(Task instructions): Copy all records verbatim, images excluded.
++++ Records for this exercise
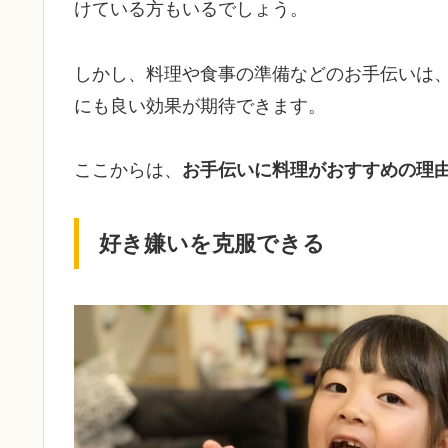
けている方もいるでしょう。
しかし、料理や食事の準備などのお手伝いは
にも良い効果が期待できます。
ここからは、
お手伝いに料理がおすすめの理
好き嫌いを克服できる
++++++++
(Response area):
けている方もいるでしょう。
しかし、料理や食事の準備などのお手伝いは
にも良い効果が期待できます。
ここからは、
お手伝いに料理がおすすめの理
好き嫌いを克服できる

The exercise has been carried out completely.